Amgen: EC approves IMDYLLTRA (tarlatamab) for ES‑SCLC after platinum therapy

Regulatory decision

The European Commission granted marketing authorisation for IMDYLLTRA (tarlatamab) as a monotherapy to treat adults with extensive‑stage small cell lung cancer who require systemic therapy following disease progression on or after first‑line platinum‑based chemotherapy.

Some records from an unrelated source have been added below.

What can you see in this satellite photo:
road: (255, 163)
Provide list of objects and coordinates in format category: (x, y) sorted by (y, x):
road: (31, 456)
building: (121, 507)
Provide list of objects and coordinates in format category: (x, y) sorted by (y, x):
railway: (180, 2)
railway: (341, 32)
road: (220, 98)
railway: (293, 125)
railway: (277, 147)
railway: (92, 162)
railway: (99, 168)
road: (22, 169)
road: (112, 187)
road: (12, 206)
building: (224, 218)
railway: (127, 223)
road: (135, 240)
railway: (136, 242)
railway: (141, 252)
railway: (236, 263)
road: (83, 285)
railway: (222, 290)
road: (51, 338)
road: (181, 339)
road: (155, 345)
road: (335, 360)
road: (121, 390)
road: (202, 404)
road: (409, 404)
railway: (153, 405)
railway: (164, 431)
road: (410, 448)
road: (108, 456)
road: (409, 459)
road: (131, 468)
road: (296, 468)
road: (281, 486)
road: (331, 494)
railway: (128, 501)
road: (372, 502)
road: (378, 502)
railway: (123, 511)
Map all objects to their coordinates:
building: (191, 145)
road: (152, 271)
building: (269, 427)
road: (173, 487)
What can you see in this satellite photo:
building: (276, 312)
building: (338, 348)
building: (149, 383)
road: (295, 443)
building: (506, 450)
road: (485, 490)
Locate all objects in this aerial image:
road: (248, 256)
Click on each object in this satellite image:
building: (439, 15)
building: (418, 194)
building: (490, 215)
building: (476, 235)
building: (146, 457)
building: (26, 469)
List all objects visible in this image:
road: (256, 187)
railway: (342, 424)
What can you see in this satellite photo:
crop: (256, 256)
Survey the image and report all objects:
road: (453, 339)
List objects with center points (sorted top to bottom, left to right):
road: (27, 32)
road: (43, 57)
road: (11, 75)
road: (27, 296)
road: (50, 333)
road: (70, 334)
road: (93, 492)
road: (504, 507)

Phase 3 DeLLphi‑304 results

DeLLphi‑304 was a global, randomised, controlled, open‑label Phase 3 trial that randomised 509 patients to tarlatamab or local standard‑of‑care chemotherapy. The trial demonstrated a statistically significant overall survival benefit: tarlatamab reduced the risk of death by 40% and extended median overall survival to 13.6 months versus 8.3 months with chemotherapy (hazard ratio 0.60; 95% CI 0.47–0.77; P < 0.001). Results were presented at ASCO 2025 and published in The New England Journal of Medicine.

Safety and administration

The safety profile was consistent with prior data. The most common adverse reactions included cytokine release syndrome (CRS) (56.7%; serious CRS 19.7%), decreased appetite, pyrexia, dysgeusia, constipation, anaemia and fatigue; CRS primarily occurred after the first two doses. Under the EU Summary of Product Characteristics, the recommended dosing is a step‑up schedule—1 mg on Day 1 followed by 10 mg on Days 8 and 15 and then every two weeks—and patients should be monitored from the start of infusion for 6 to 8 hours on Cycle 1 Day 1 and Cycle 1 Day 8 in an appropriate healthcare setting, with caregiver proximity advised for 24 hours after those infusions.

Ongoing development

Tarlatamab continues to be evaluated across the DeLLphi programme in multiple Phase 1b, Phase 2 and Phase 3 studies testing combinations, alternative dosing strategies, subcutaneous administration and use in earlier lines and stages of SCLC.